__Exercise__: Filter the entries down to the lines containing "Houston", and copy those lines.

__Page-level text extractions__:

========

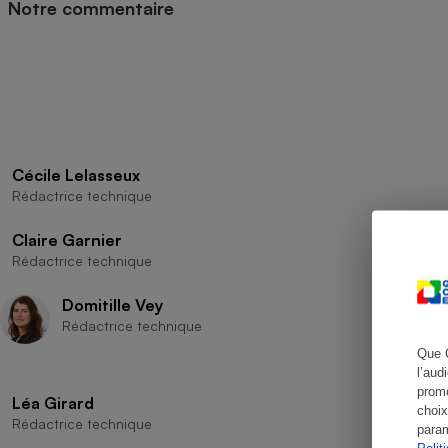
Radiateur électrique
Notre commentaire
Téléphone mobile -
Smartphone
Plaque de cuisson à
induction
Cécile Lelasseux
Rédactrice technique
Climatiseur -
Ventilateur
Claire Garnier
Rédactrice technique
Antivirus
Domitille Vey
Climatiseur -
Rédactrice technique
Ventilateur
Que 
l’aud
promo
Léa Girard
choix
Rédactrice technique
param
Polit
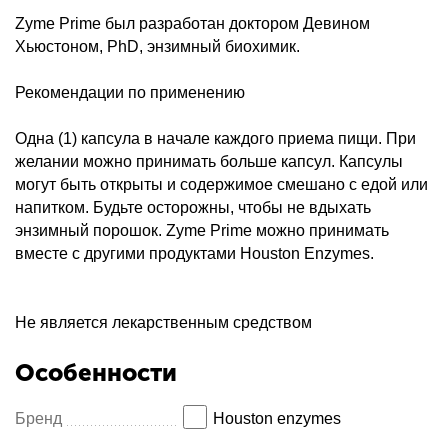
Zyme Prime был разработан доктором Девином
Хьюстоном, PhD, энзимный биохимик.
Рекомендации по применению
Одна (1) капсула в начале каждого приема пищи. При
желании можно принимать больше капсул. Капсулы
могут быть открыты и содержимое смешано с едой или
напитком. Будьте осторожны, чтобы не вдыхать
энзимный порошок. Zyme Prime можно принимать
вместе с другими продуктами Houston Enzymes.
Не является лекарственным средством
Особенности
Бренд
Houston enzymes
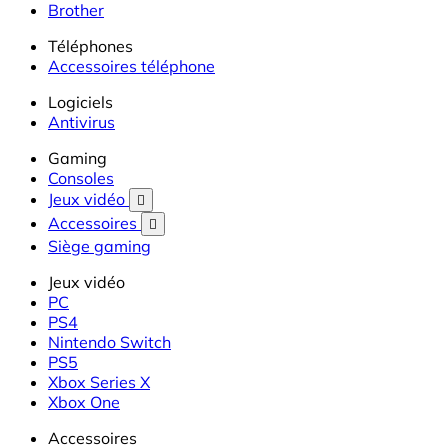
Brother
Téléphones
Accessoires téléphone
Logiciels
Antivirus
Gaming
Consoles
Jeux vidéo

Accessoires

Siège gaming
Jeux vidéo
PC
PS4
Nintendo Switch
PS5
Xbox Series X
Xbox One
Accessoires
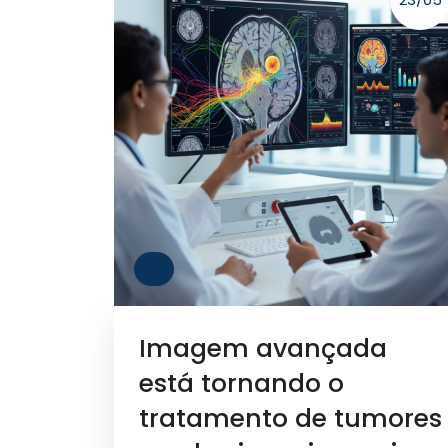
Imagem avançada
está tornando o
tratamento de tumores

========

__Output of the exercise__:
вместе с другими продуктами Houston Enzymes.
Houston enzymes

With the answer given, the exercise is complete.